Just as service members are expected to be lean, mean, fighting machines, so should the rest of DoD, Defense Secretary William S. Cohen said last week.
"Just as we want our soldiers, sailors, airmen and Marines to be more agile, more flexible, more capable -- with lighter equipment so they can move faster -- we want our force structure to be leaner and more agile as well," he said. "We've had a 33 percent cut in our force structure, but only an 18 percent reduction in infrastructure -- bases and facilities. We're carrying excess weight."
Meeting with DoD internal media reporters four days before unveiling the Quadrennial Defense Review, Cohen said review results call for "modest" cuts in personnel and infrastructure over the next five years. Without giving exact figures, Cohen said the proposed personnel cuts are aimed at DoD's "tail" rather than its "tooth."
"We want to make sure whatever cuts we recommend come mostly out of combat support, civilian, Reserve and National Guard," he said. "We've tried to minimize the impact on the combat forces. We've tried to maintain our combat strength. We don't want to see that diminished."

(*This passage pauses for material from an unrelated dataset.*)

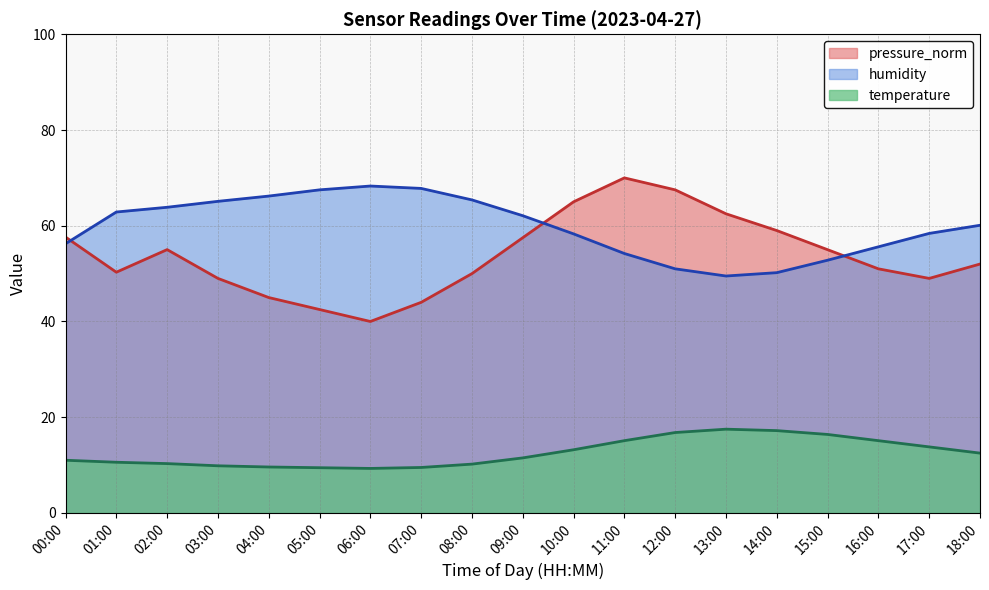

The value of humidity at 15:00 is 93.4. True or false?

False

Cohen called the cuts prudent and responsible. He discounted national defense observers who want more radical approaches, such as cutting the force in half, withdrawing from Asia and Europe and applying any savings to research and development.

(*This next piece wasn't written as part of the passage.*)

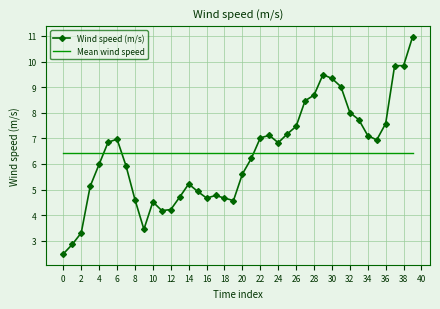

True or false: Wind speed (m/s) and Mean wind speed cross at least once.

True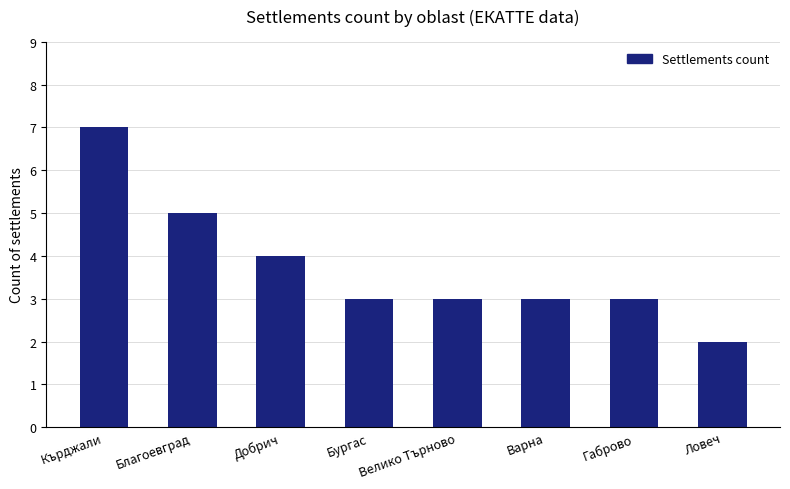

What value does the data have at Габрово?

3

"We don't think that's a responsible course of action," Cohen said. "If you do that, you lose the ability to shape events. You lose the ability to respond [to a world crisis.] You would, in fact, compromise our ability to respond as effectively because that technology, while promising, has not matured yet."
Cohen stressed the personnel cuts in the review are proposals that need the consent of Congress. These recommendations are based on DoD's six-month self-examination. He said panel of civilian defense experts has until the end of the year to complete a second, independent review and to make further recommendations.
Congress will then evaluate the Pentagon's and the expert panel's findings, he said. "BRAC [Base Realignment and Closure] proceedings obviously have to be approved by Congress. The same is true with recommended cuts in the forces. We have to work hand and hand with Congress."
Periodic reviews such as the 1991 Base Force, 1993 Bottom-up and now the Quadrennial Defense reviews play a vital role for the department, Cohen said. "Any organization should always be willing to look at itself to say, 'How can we do things better? Are we preparing for the future?' It's healthy -- it's prudent to constantly examine ourselves to say, 'Are we on track?'"
The Quadrennial Defense Review started with the proposition America's military system is working well, Cohen said. "We happen to be the envy of the world," he said. Visitors from the around the globe ask DoD for help with downsizing, restructuring and modernizing. "The Russian minister of defense, the Ukrainian minister of defense -- all of these countries are coming to us and saying, 'We want to be more like you.'"
Review proposals "make sense for the present, near-term, mid-term and long-term," Cohen said. "We tried to determine what we need to do in terms of reforming our operations and support functions to save enough money to put into the modernization program."
In an earlier interview, Cohen said DoD's goal is to shift $12 billion to $15 billion from the operations account to modernization. "We're going to make investments in the kind of technology that will reduce the need for large numbers [of people] by putting more capable weapons systems into the hands of our fighting forces," he said.
But technology should not be seen as "a silver bullet or magic elixir," Cohen warned. "Even though we are depending on technology to help revolutionize the military, giving us total dominance over any battlefield, we still have to have people," he said. "If you keep reducing the size of the force, saying we now have the technology that will overcompensate for any loss of people, you miss a very important [point]."
Forward-deployed troops shape people's opinions, Cohen said. They reinforce U.S. commitments to allies and send a strong message to potential adversaries that America is prepared to respond, he said. While DoD intends to modernize at a fast rate, Cohen said, defense officials must balance the potential, the possibilities and the promise of tomorrow with today's reality.
One military requirement that won't change is the need to recruit and retain quality people, Cohen said. "We have some remarkable scientists who can conceive, imagine and develop the most sophisticated equipment ever seen in the world, but it will be useless unless we have quality people coming into the military," he said.
Defense officials are considering things important to troops -- aggressively addressing inadequate housing, ways to help with day care, schools, Cohen said. "We have placed people at the top [of DoD's priority list], their quality of life second and then modernization under that. I hope that that message will get out to all of the troops."